A convicted murderer was sentenced Wednesday to 28 years in prison for a violent attack on a stepsister whom he felt cheated him out of his inheritance.

William A. Krolik received the near-maximum punishment for the Dec. 4, 2007 encounter in Westmont - a crime that sparked precedent in Illinois law. The 44-year-old Chicago man is eligible for parole after serving half the prison term.

"As I look back on your life, I haven't seen any good," DuPage Circuit Judge Blanche Hill Fawell said. "I have no other choice. It's mostly to protect the public. You've demonstrated you can't control your impulses."

The defendant's stepsister called 911 after her hammer-wielding assailant chased her into her home and tried to kick in the door. Police quickly nabbed Louis P. Demeo, who confessed and identified Krolik, circling the block in a Chevy Blazer, as his co-defendant.

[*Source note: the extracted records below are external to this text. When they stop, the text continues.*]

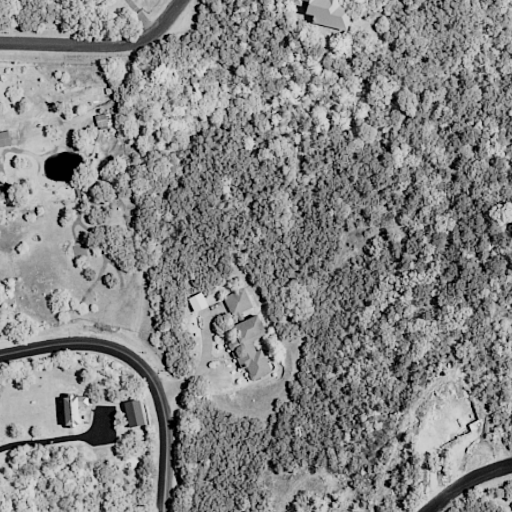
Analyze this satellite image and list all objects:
building: (326, 12)
road: (142, 15)
road: (101, 45)
building: (4, 138)
building: (237, 302)
building: (249, 348)
road: (142, 366)
building: (73, 408)
building: (133, 413)
road: (464, 481)
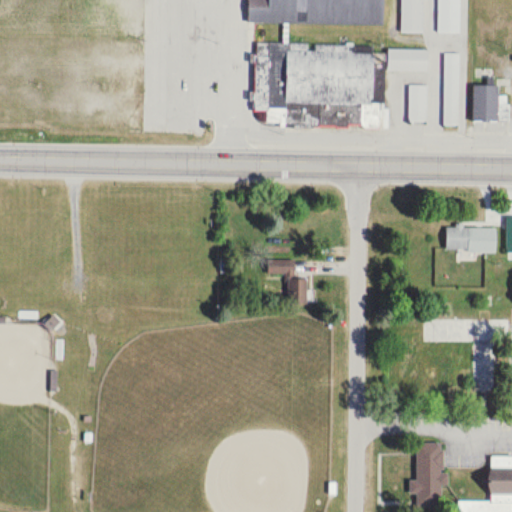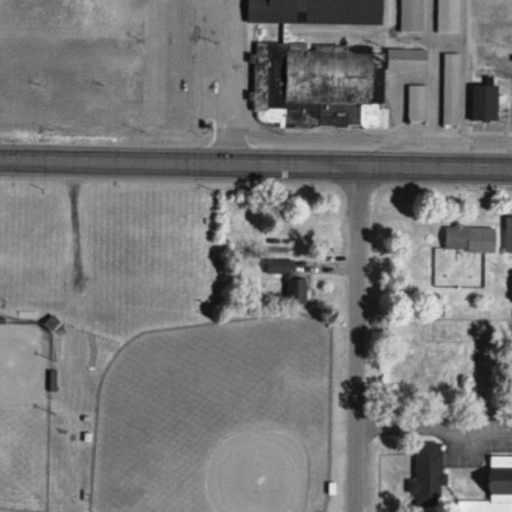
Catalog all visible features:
building: (312, 7)
building: (405, 11)
building: (444, 11)
building: (317, 12)
building: (411, 16)
building: (449, 16)
building: (316, 76)
building: (446, 81)
building: (328, 84)
building: (451, 90)
building: (417, 104)
building: (486, 104)
road: (255, 159)
building: (470, 239)
building: (290, 280)
road: (354, 336)
building: (472, 343)
park: (25, 414)
park: (214, 418)
building: (428, 471)
building: (499, 472)
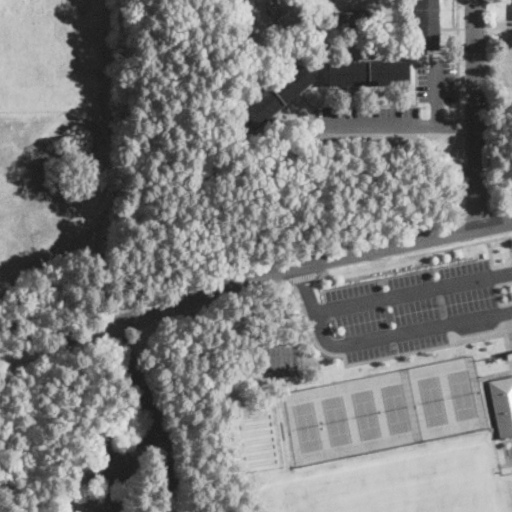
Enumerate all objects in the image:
building: (274, 9)
building: (275, 10)
building: (352, 17)
building: (353, 20)
building: (426, 24)
building: (426, 25)
building: (368, 72)
building: (368, 73)
parking lot: (436, 81)
building: (293, 82)
building: (277, 95)
building: (261, 107)
road: (457, 108)
road: (476, 113)
parking lot: (366, 125)
road: (407, 125)
road: (456, 125)
parking lot: (50, 183)
road: (415, 254)
road: (309, 261)
road: (501, 264)
park: (77, 271)
road: (303, 277)
road: (412, 292)
road: (208, 305)
parking lot: (412, 308)
road: (313, 313)
road: (429, 327)
road: (56, 346)
road: (374, 359)
road: (151, 388)
park: (463, 393)
park: (431, 400)
building: (502, 403)
building: (502, 403)
park: (398, 407)
park: (366, 413)
park: (337, 419)
road: (157, 426)
park: (306, 426)
road: (162, 443)
road: (171, 469)
road: (131, 474)
parking lot: (108, 476)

A DuPage County jury convicted him earlier this year of attempted armed robbery and attempted home invasion. Krolik confessed in a videotaped police interrogation to a plan to burglarize the home and take back what he felt was rightfully his, prosecutors Mary K. Cronin and Jae Kwon said. Krolik's father left everything to the stepdaughter who took care of him until his January 2007 death.

"If he can plan this attack on family, I can only imagine what he would do to a stranger," the woman said. "I feel safe with him locked up and would like to keep him there for as long as possible."

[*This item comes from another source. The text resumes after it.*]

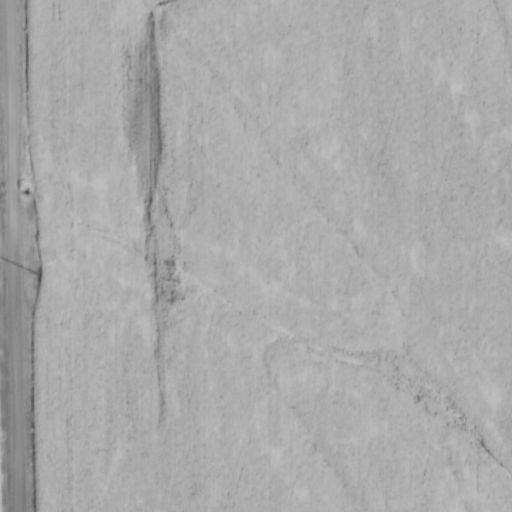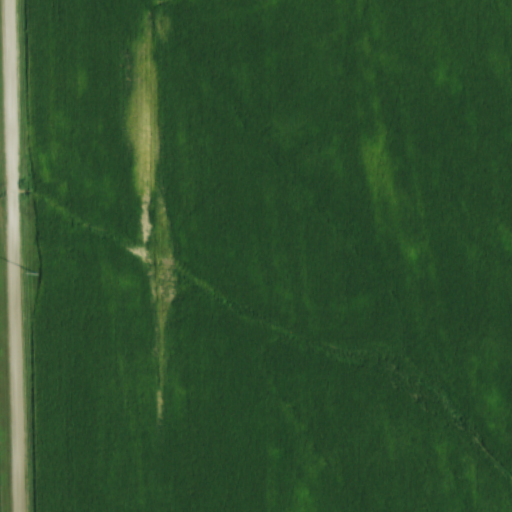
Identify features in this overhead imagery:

Krolik was paroled in May 2005 after serving more than 20 years for a 1982 road-rage murder in Chicago in which 28-year-old Edward Osika was dragged one block by the defendant's car. The 17-year-old Krolik then used an alias last name of "Steffens."

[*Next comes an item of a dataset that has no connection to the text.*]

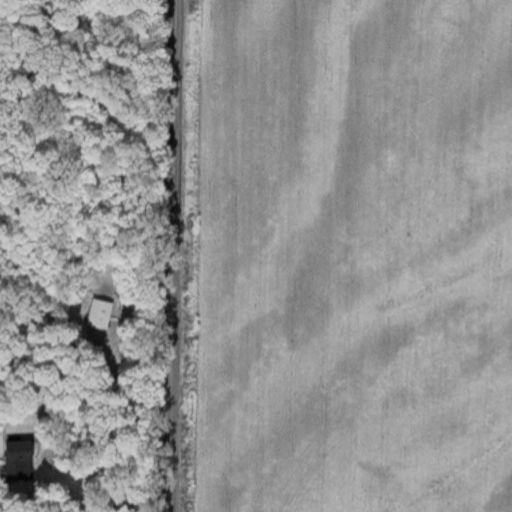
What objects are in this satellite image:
road: (173, 256)
building: (97, 315)
building: (16, 461)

The slain man's widow, Victoria, came to DuPage County court Wednesday in her husband's memory. Their two children, Vanessa and Edward Jr., just 3 and 9 months old when their dad was killed, comforted her. The widow described the tragic event, which unfolded as the family returned from church when her husband yelled at a speeding Krolik to slow down along the residential street.

"He was pinned underneath the car, asking me to help him," Victoria Osika said through tears. "I couldn't."

Krolik received a 30-year term for the murder - which was prosecuted when Chicago Mayor Richard M. Daley was the Cook County state's attorney - but appellate court justices reduced it to 20 years in a 1985 opinion, citing the defendant's age and rehabilitative potential.

The DuPage County criminal case set legal precedent in Illinois after prosecutors objected to the defense's request for a six-member jury. The defense attorney, Brian Jacobs, a senior DuPage County public defender, sought a smaller jury than the typical 12 after a defendant in another high-profile case was acquitted with a smaller jury.

DuPage State's Attorney Joe Birkett objected.

In an unanimous ruling last year, the Illinois Supreme Court decreed if a criminal defendant wants a jury with fewer than 12 people and the trial judge allows it, a prosecutor can't stand in the way.

Demeo, 41, of Chicago, received a 12-year prison term in an earlier guilty plea in which he agreed to testify against Krolik.